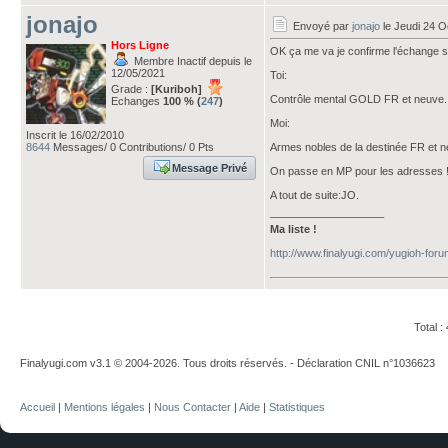
jonajo
Envoyé par
jonajo
le Jeudi 24 O
Hors Ligne
OK ça me va je confirme l'échange s
Membre Inactif depuis le
12/05/2021
Toi:
Grade :
[Kuriboh]
Contrôle mental GOLD FR et neuve.
Echanges
100 % (
247
)
Moi:
Inscrit le 16/02/2010
8644
Messages/ 0 Contributions/ 0 Pts
Armes nobles de la destinée FR et n
Message Privé
On passe en MP pour les adresses 
A tout de suite:JO.
___________________
Ma liste !
http://www.finalyugi.com/yugioh-for
Total 
Finalyugi.com v3.1 © 2004-2026. Tous droits réservés. - Déclaration CNIL n°1036623
Accueil
|
Mentions légales
|
Nous Contacter
|
Aide
|
Statistiques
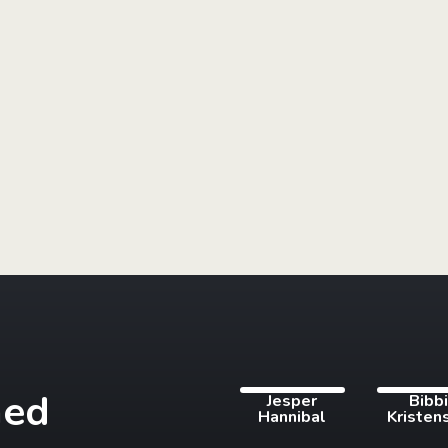
med
Jesper
Bibb
Hannibal
Kristen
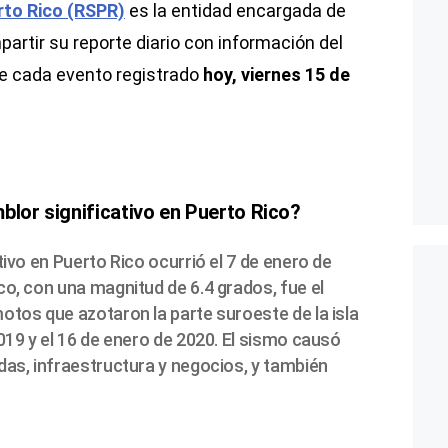
rto Rico (RSPR)
es la entidad encargada de
artir su reporte diario con información del
de cada evento registrado
hoy, viernes 15 de
blor significativo en Puerto Rico?
tivo en Puerto Rico ocurrió el 7 de enero de
co, con una magnitud de 6.4 grados, fue el
otos que azotaron la parte suroeste de la isla
019 y el 16 de enero de 2020. El sismo causó
das, infraestructura y negocios, y también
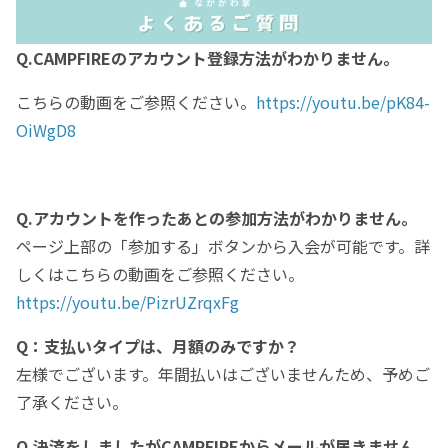
Q.CAMPFIREのアカウント登録方法がわかりません。
こちらの動画をご参照ください。
https://youtu.be/pK84-
OiWgD8
Q.アカウントを作ったあとの参加方法がわかりません。
ページ上部の「参加する」ボタンから入会が可能です。詳
しくはこちらの動画をご参照ください。
https://youtu.be/PizrUZrqxFg
Q：支払いタイプは、月額のみですか？
左様でございます。年間払いはございませんため、予めご
了承ください。
Q.決済をしましたがCAMPFIREからメールが届きません。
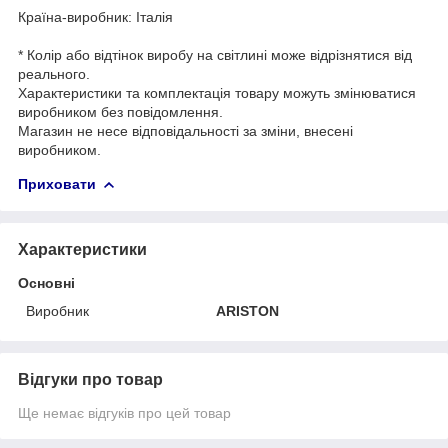
Країна-виробник: Італія
* Колір або відтінок виробу на світлині може відрізнятися від
реального.
Характеристики та комплектація товару можуть змінюватися
виробником без повідомлення.
Магазин не несе відповідальності за зміни, внесені
виробником.
Приховати
Характеристики
Основні
Виробник
ARISTON
Відгуки про товар
Ще немає відгуків про цей товар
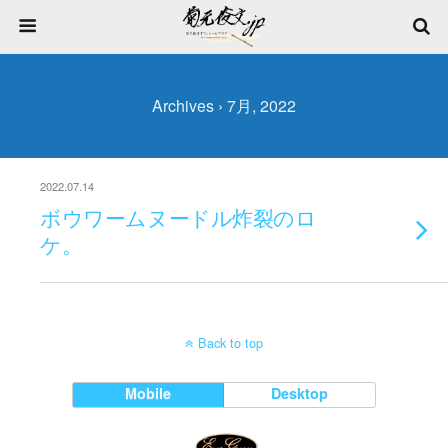
Archives › 7月, 2022
2022.07.14
ボウワームヌードル炸裂のロ
ケ。
Back to top
Mobile
Desktop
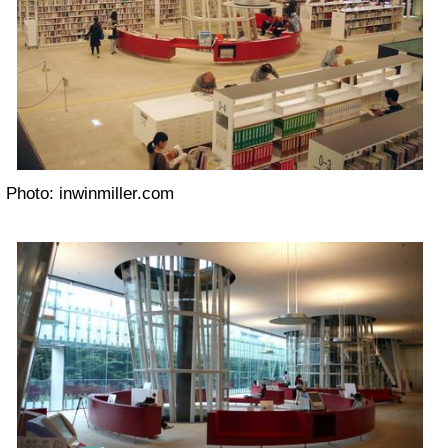
Photo: inwinmiller.com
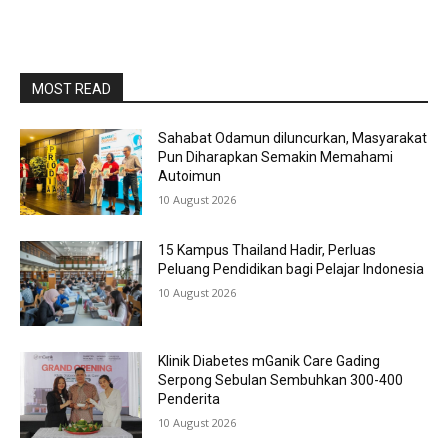
MOST READ
Sahabat Odamun diluncurkan, Masyarakat
Pun Diharapkan Semakin Memahami
Autoimun
10 August 2026
15 Kampus Thailand Hadir, Perluas
Peluang Pendidikan bagi Pelajar Indonesia
10 August 2026
Klinik Diabetes mGanik Care Gading
Serpong Sebulan Sembuhkan 300-400
Penderita
10 August 2026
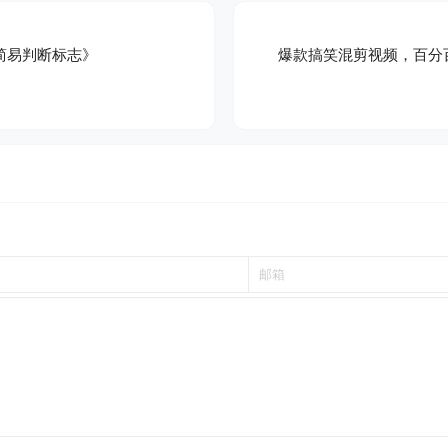
简易判断标志》
爆款搞笑混剪视频，百分百
！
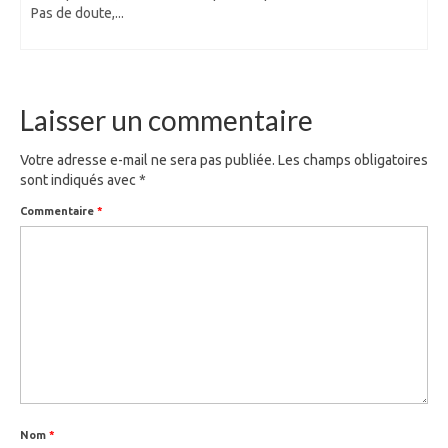
Pas de doute,...
Laisser un commentaire
Votre adresse e-mail ne sera pas publiée.
Les champs obligatoires
sont indiqués avec
*
Commentaire
*
Nom
*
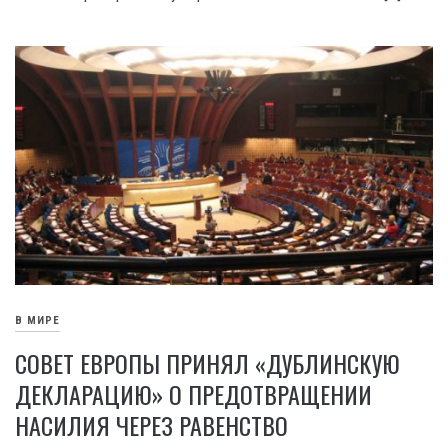
В МИРЕ
СОВЕТ ЕВРОПЫ ПРИНЯЛ «ДУБЛИНСКУЮ
ДЕКЛАРАЦИЮ» О ПРЕДОТВРАЩЕНИИ
НАСИЛИЯ ЧЕРЕЗ РАВЕНСТВО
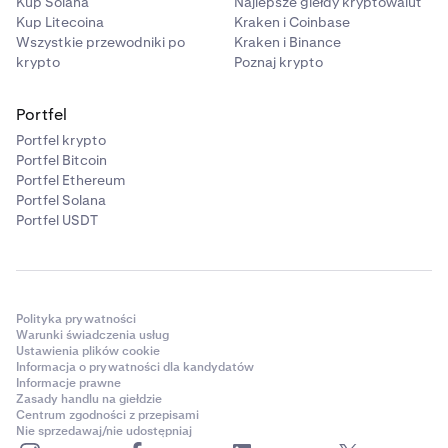
Kup Solana
Najlepsze giełdy kryptowalut
Kup Litecoina
Kraken i Coinbase
Wszystkie przewodniki po
Kraken i Binance
krypto
Poznaj krypto
Portfel
Portfel krypto
Portfel Bitcoin
Portfel Ethereum
Portfel Solana
Portfel USDT
Polityka prywatności
Warunki świadczenia usług
Ustawienia plików cookie
Informacja o prywatności dla kandydatów
Informacje prawne
Zasady handlu na giełdzie
Centrum zgodności z przepisami
Nie sprzedawaj/nie udostępniaj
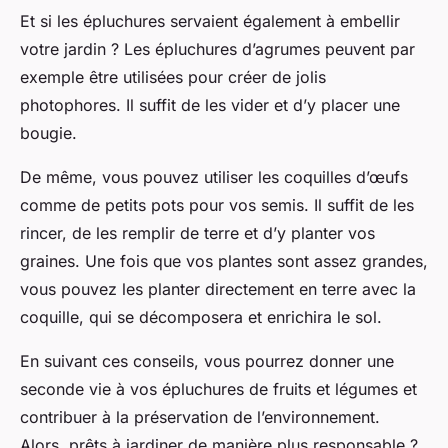
Et si les épluchures servaient également à embellir
votre jardin ? Les épluchures d’agrumes peuvent par
exemple être utilisées pour créer de jolis
photophores. Il suffit de les vider et d’y placer une
bougie.
De même, vous pouvez utiliser les coquilles d’œufs
comme de petits pots pour vos semis. Il suffit de les
rincer, de les remplir de terre et d’y planter vos
graines. Une fois que vos plantes sont assez grandes,
vous pouvez les planter directement en terre avec la
coquille, qui se décomposera et enrichira le sol.
En suivant ces conseils, vous pourrez donner une
seconde vie à vos épluchures de fruits et légumes et
contribuer à la préservation de l’environnement.
Alors, prêts à jardiner de manière plus responsable ?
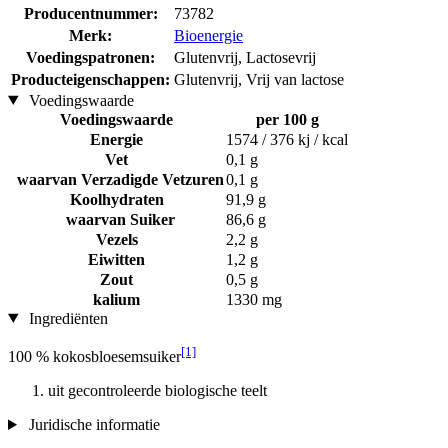
Producentnummer:
73782
Merk:
Bioenergie
Voedingspatronen:
Glutenvrij, Lactosevrij
Producteigenschappen:
Glutenvrij, Vrij van lactose
Voedingswaarde
Voedingswaarde
per 100 g
Energie
1574 / 376 kj / kcal
Vet
0,1 g
waarvan Verzadigde Vetzuren
0,1 g
Koolhydraten
91,9 g
waarvan Suiker
86,6 g
Vezels
2,2 g
Eiwitten
1,2 g
Zout
0,5 g
kalium
1330 mg
Ingrediënten
[1]
100 % kokosbloesemsuiker
uit gecontroleerde biologische teelt
Juridische informatie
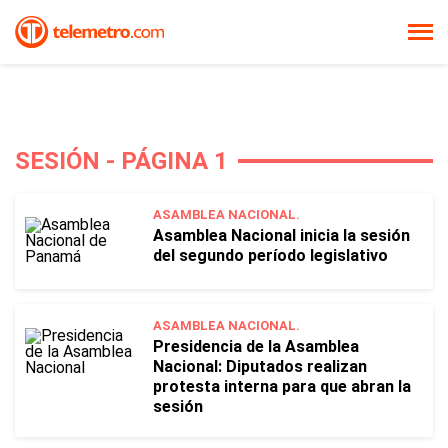
SESIÓN - PÁGINA 1
ASAMBLEA NACIONAL.
Asamblea Nacional inicia la sesión
del segundo período legislativo
ASAMBLEA NACIONAL.
Presidencia de la Asamblea
Nacional: Diputados realizan
protesta interna para que abran la
sesión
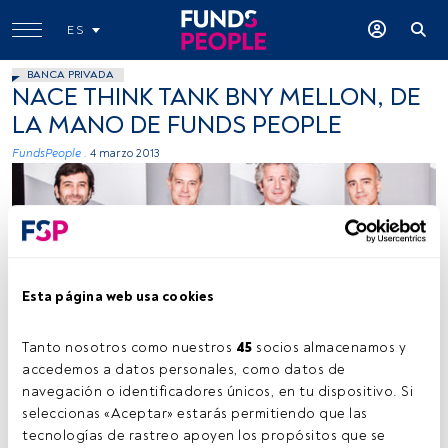
ES
BANCA PRIVADA
NACE THINK TANK BNY MELLON, DE
LA MANO DE FUNDS PEOPLE
FundsPeople .
4 marzo 2013
Esta página web usa cookies
Funds People
Tanto nosotros como nuestros 
45
 socios almacenamos y 
accedemos a datos personales, como datos de 
navegación o identificadores únicos, en tu dispositivo. Si 
seleccionas «Aceptar» estarás permitiendo que las 
Tiempo lectura:
2 min.
tecnologías de rastreo apoyen los propósitos que se 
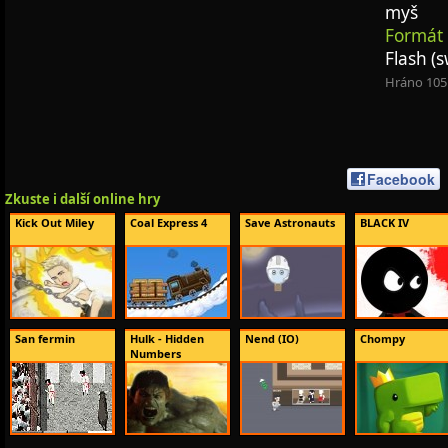
myš
Formát 
Flash (s
Hráno 105
Facebook
Zkuste i další online hry
Kick Out Miley
Coal Express 4
Save Astronauts
BLACK IV
San fermin
Hulk - Hidden
Nend (IO)
Chompy
Numbers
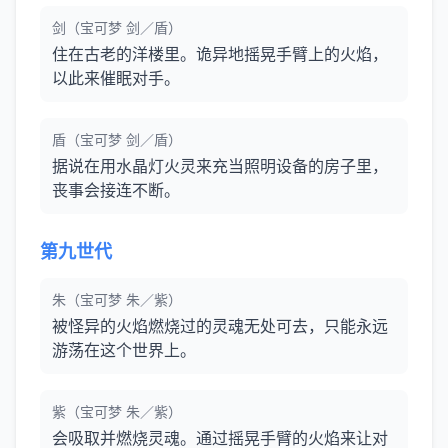
剑（宝可梦 剑／盾）
住在古老的洋楼里。诡异地摇晃手臂上的火焰，
以此来催眠对手。
盾（宝可梦 剑／盾）
据说在用水晶灯火灵来充当照明设备的房子里，
丧事会接连不断。
第九世代
朱（宝可梦 朱／紫）
被怪异的火焰燃烧过的灵魂无处可去，只能永远
游荡在这个世界上。
紫（宝可梦 朱／紫）
会吸取并燃烧灵魂。通过摇晃手臂的火焰来让对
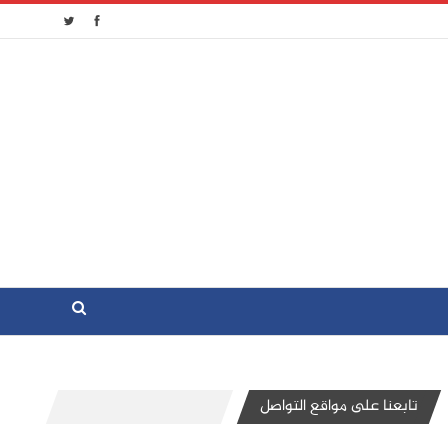
تابعنا على مواقع التواصل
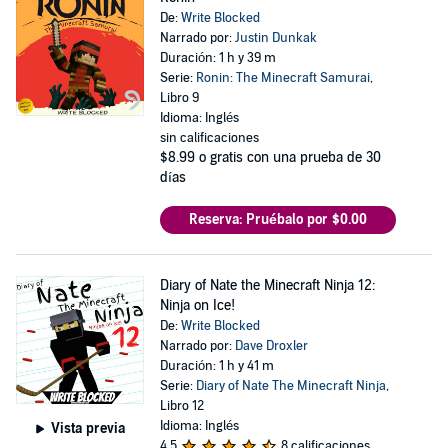
De:
Write Blocked
Narrado por:
Justin Dunkak
Duración: 1 h y 39 m
Serie:
Ronin: The Minecraft Samurai
,
Libro 9
Idioma: Inglés
sin calificaciones
$8.99
o gratis con una prueba de 30
días
Reserva: Pruébalo por $0.00
Diary of Nate the Minecraft Ninja 12:
Ninja on Ice!
De:
Write Blocked
Narrado por:
Dave Droxler
Duración: 1 h y 41 m
Serie:
Diary of Nate The Minecraft Ninja
,
Libro 12
Idioma: Inglés
Vista previa
4.5
8 calificaciones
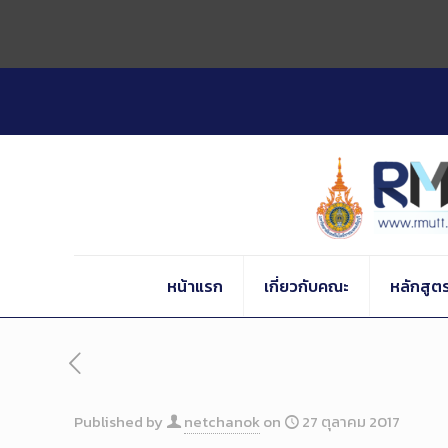
Skip
to
Content
หน้าแรก
เกี่ยวกับคณะ
หลักสูต
Published by
netchanok
on
27 ตุลาคม 2017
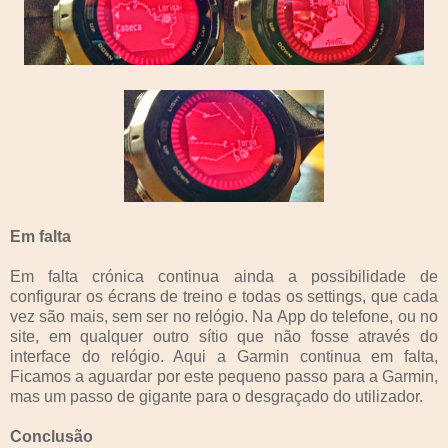
Em falta
Em falta crónica continua ainda a possibilidade de
configurar os écrans de treino e todas os settings, que cada
vez são mais, sem ser no relógio. Na App do telefone, ou no
site, em qualquer outro sítio que não fosse através do
interface do relógio. Aqui a Garmin continua em falta,
Ficamos a aguardar por este pequeno passo para a Garmin,
mas um passo de gigante para o desgraçado do utilizador.
Conclusão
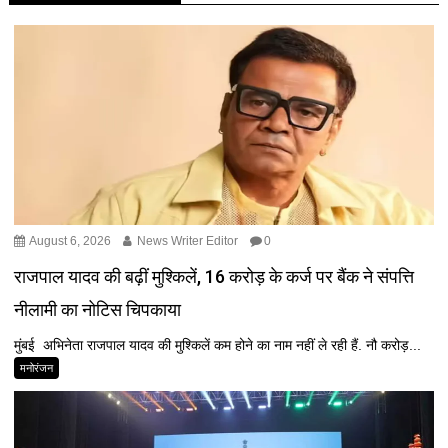
August 6, 2026
News Writer Editor
0
राजपाल यादव की बढ़ीं मुश्किलें, ₹16 करोड़ के कर्ज पर बैंक ने संपत्ति
नीलामी का नोटिस चिपकाया
मुंबई अभिनेता राजपाल यादव की मुश्किलें कम होने का नाम नहीं ले रही हैं. नौ करोड़...
मनोरंजन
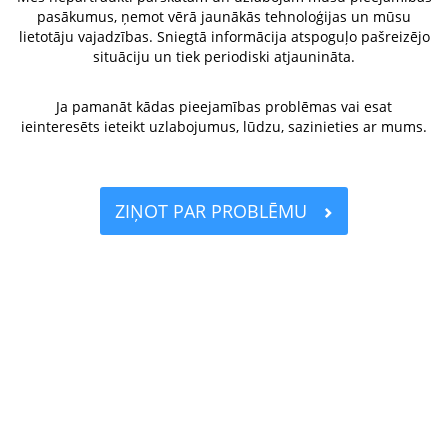
pasākumus, ņemot vērā jaunākās tehnoloģijas un mūsu
lietotāju vajadzības. Sniegtā informācija atspoguļo pašreizējo
situāciju un tiek periodiski atjaunināta.
Ja pamanāt kādas pieejamības problēmas vai esat
ieinteresēts ieteikt uzlabojumus, lūdzu, sazinieties ar mums.
ZIŅOT PAR PROBLĒMU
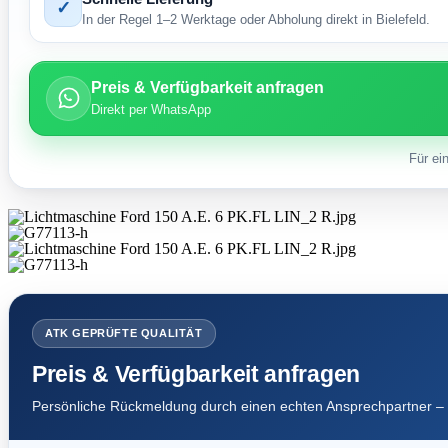
✓
In der Regel 1–2 Werktage oder Abholung direkt in Bielefeld.
Preis & Verfügbarkeit anfragen
Direkt per WhatsApp
Für ei
ATK GEPRÜFTE QUALITÄT
Preis & Verfügbarkeit anfragen
Persönliche Rückmeldung durch einen echten Ansprechpartner – 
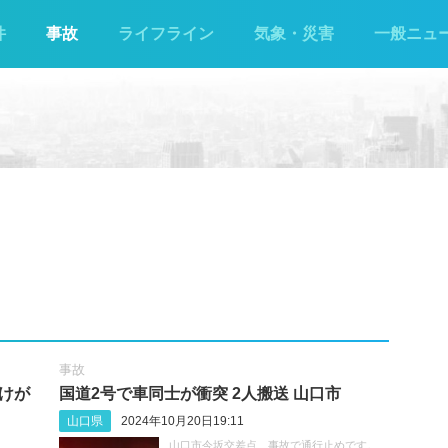
件
事故
ライフライン
気象・災害
一般ニュ
事故
人けが
国道2号で車同士が衝突 2人搬送 山口市
山口県
2024年10月20日19:11
山口市今坂交差点、事故で通行止めです。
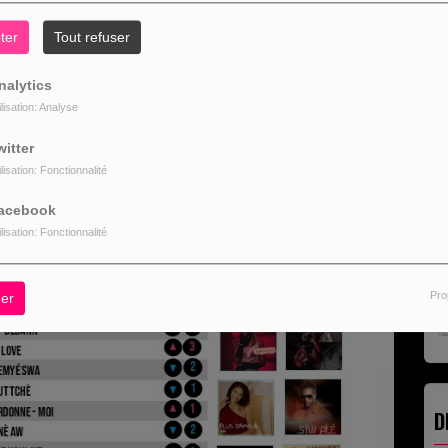
R
ter
Tout refuser
nalytics
ilisation: Analyse
witter
L
ilisation: Fonctionnalité
acebook
ilisation: Fonctionnalité
Pro
er
D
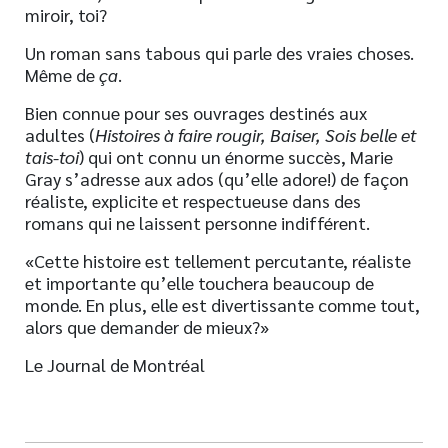
miroir, toi?
Un roman sans tabous qui parle des vraies choses.
Même de
ça
.
Bien connue pour ses ouvrages destinés aux
adultes (
Histoires à faire rougir, Baiser, Sois belle et
tais-toi
) qui ont connu un énorme succès, Marie
Gray s’adresse aux ados (qu’elle adore!) de façon
réaliste, explicite et respectueuse dans des
romans qui ne laissent personne indifférent.
«Cette histoire est tellement percutante, réaliste
et importante qu’elle touchera beaucoup de
monde. En plus, elle est divertissante comme tout,
alors que demander de mieux?»
Le Journal de Montréal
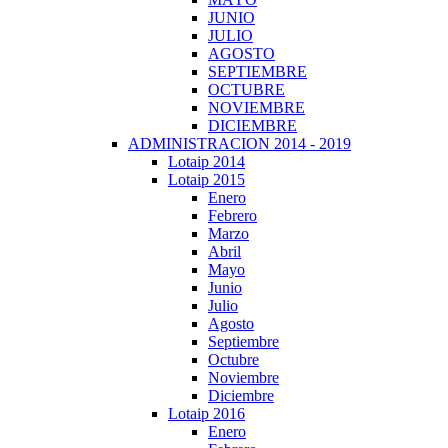
JUNIO
JULIO
AGOSTO
SEPTIEMBRE
OCTUBRE
NOVIEMBRE
DICIEMBRE
ADMINISTRACION 2014 - 2019
Lotaip 2014
Lotaip 2015
Enero
Febrero
Marzo
Abril
Mayo
Junio
Julio
Agosto
Septiembre
Octubre
Noviembre
Diciembre
Lotaip 2016
Enero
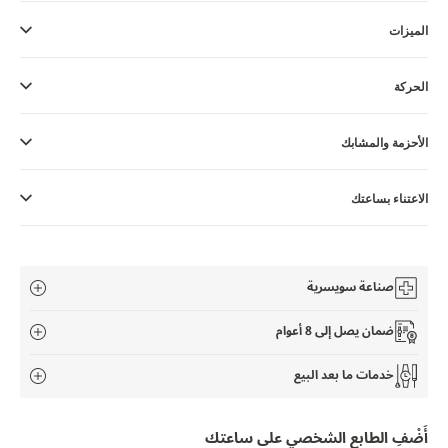
THE SOUND MAKER
الميزات
STELLAR ODYSSEY
الحركة
رائد الدقّة PRECISION PIONEER
اطّلع على جميع الفعاليات
الأحزمة والمشابك
الاعتناء بساعتك
صناعة سويسرية
ضمان يصل إلى 8 أعوام
خدمات ما بعد البيع
أَضْفِ الطابع الشخصي على ساعتك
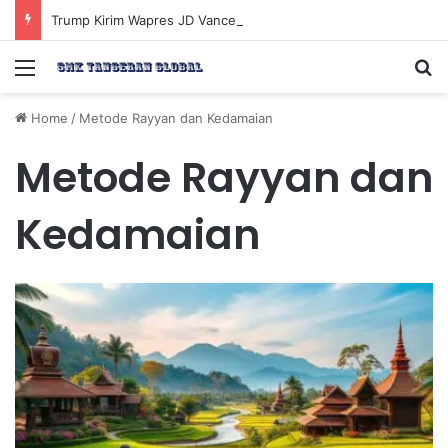
Trump Kirim Wapres JD Vance ke Pakistan untuk Perundingan Strategis dengan Iran
Menu
Se
Home
/
Metode Rayyan dan Kedamaian
Metode Rayyan dan
Kedamaian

________________________

- _WHAT IS BEING ASKED_: Retype the rows above, starting at the beginning and stopping after the line that contains "On passe en MP pour les adresses", with both of those lines included. Leave the pictures out of your answer.

- _OUTPUT OF THE EXERCISE_:
jonajo
Envoyé par
jonajo
le Jeudi 24 O
Hors Ligne
OK ça me va je confirme l'échange s
Membre Inactif depuis le
12/05/2021
Toi:
Grade :
[Kuriboh]
Contrôle mental GOLD FR et neuve.
Echanges
100 % (
247
)
Moi:
Inscrit le 16/02/2010
8644
Messages/ 0 Contributions/ 0 Pts
Armes nobles de la destinée FR et n
Message Privé
On passe en MP pour les adresses 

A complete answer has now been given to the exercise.